For Intel, notes are included in SDM Vol2 for the CALL and JMP instructions:

  Certain situations may lead to the next sequential instruction after a 
  near indirect CALL being speculatively executed. If software needs to
  prevent this (e.g., in order to prevent a speculative execution side
  channel), then an LFENCE instruction opcode can be placed after the near
  indirect CALL in order to block speculative execution.

> 2. What instructions can be used to stop speculation?  (Is int3 actually
> effective?
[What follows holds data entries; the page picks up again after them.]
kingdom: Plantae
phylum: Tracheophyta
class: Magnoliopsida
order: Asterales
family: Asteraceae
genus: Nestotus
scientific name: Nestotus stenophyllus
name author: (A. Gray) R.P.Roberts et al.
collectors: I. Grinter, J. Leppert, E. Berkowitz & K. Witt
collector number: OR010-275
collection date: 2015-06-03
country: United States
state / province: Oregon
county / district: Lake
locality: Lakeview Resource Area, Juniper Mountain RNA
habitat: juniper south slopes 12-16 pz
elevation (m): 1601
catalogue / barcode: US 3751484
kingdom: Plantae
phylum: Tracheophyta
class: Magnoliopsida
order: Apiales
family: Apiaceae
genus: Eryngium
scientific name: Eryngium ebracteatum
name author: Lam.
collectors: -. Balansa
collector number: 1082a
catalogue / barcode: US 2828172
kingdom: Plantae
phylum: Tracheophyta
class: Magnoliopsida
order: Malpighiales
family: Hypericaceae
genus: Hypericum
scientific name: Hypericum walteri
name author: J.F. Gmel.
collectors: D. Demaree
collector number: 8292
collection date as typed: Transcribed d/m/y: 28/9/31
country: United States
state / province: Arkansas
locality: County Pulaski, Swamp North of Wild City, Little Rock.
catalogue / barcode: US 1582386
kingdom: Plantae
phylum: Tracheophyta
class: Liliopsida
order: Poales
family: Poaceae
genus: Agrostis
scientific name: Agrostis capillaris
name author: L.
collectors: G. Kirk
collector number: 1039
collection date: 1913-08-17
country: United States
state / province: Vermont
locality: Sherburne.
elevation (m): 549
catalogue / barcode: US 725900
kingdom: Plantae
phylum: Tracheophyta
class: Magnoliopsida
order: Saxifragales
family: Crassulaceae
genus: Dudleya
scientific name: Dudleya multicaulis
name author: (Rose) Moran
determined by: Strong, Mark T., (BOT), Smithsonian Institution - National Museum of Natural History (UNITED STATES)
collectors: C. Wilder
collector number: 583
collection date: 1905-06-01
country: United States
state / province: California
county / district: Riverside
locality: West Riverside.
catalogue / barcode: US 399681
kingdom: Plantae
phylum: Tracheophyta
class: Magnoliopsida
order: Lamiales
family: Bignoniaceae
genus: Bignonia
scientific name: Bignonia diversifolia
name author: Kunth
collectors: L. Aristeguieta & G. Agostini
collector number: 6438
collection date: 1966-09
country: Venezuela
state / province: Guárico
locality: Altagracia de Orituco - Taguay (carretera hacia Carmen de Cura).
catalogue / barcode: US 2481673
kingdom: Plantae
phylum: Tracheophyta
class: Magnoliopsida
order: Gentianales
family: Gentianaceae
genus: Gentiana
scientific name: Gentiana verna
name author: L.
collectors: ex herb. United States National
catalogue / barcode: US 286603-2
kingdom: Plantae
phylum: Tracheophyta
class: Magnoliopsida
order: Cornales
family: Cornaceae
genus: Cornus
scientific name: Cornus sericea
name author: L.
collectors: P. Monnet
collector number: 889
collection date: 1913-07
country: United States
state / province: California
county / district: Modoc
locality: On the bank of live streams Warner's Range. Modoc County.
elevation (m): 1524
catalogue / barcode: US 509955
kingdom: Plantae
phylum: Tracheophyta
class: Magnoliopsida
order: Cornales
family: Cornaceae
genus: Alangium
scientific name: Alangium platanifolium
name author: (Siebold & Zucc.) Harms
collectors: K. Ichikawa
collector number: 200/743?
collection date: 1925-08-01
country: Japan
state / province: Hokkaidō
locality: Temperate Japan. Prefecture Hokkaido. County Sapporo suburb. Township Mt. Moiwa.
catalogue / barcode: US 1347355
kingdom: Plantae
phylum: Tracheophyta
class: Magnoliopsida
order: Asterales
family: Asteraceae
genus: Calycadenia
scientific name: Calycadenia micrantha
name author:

Are there other instructions that would also work?)

As you can see, LFENCE is the official recommendation.  It is about the only option for halting speculation which is safe to actually execute, and don't otherwise impact program state.

CALL has architectural execution following it.  However, the code following a CALL instruction is typically preservation of the return value and a pile of dead registers wanting reloading, and is typically not a pointer deference involving a callee-clobbered register.  Therefore, CALL's are unlikely to have subsequent instructions which are vulnerable to speculative type confusion, and are therefore uninteresting to protect.

JMP and RET are different.  They are followed by arbitrary unrelated basic blocks, which could contain anything.

We could use LFENCE everywhere.  However, as we don't architecturally execute the instruction, we don't care about architectural side effects.  Basically any instruction which causes a decode exception, or is microcoded, halts speculation.  INT3 is safe to use, and is 1/3 of the length of LFENCE, so has less of an impact on code size.
Comment 5 Eli Friedman 2021-11-22 12:36:46 PST
(In reply to Andrew Cooper from comment #4)
> CALL has architectural execution following it.  However, the code following
> a CALL instruction is typically preservation of the return value and a pile
> of dead registers wanting reloading, and is typically not a pointer
> deference involving a callee-clobbered register.

I'm a bit skeptical of heuristics like this; it's making very specific assumptions about how the compiler generates code, which might not hold for different codebases and/or optimizations.

> We could use LFENCE everywhere.  However, as we don't architecturally
> execute the instruction, we don't care about architectural side effects. 
> Basically any instruction which causes a decode exception, or is microcoded,
> halts speculation.  INT3 is safe to use, and is 1/3 of the length of LFENCE,
> so has less of an impact on code size.

It looks like the current version of Intel manual actually explicitly mentions INT3, so I guess that's fine.
Comment 6 Andrew Cooper 2021-11-22 14:00:07 PST
(In reply to Eli Friedman from comment #5)
> It looks like the current version of Intel manual actually explicitly
> mentions INT3, so I guess that's fine.
Ah great - I'd missed that update coming though.  I'll pester the other guys to document too.

> > CALL has architectural execution following it.  However, the code following
> > a CALL instruction is typically preservation of the return value and a pile
> > of dead registers wanting reloading, and is typically not a pointer
> > deference involving a callee-clobbered register.
> 
> I'm a bit skeptical of heuristics like this; it's making very specific
> assumptions about how the compiler generates code, which might not hold for
> different codebases and/or optimizations.
Nevertheless, protecting JMP/RET with an INT3 is easy and cheap, while protecting CALL with LFENCE is very much not, and risk profiles of the code is very different.

My gut feeling is that anyone wanting protection in the CALL case would probably be using Speculative Load Hardening instead.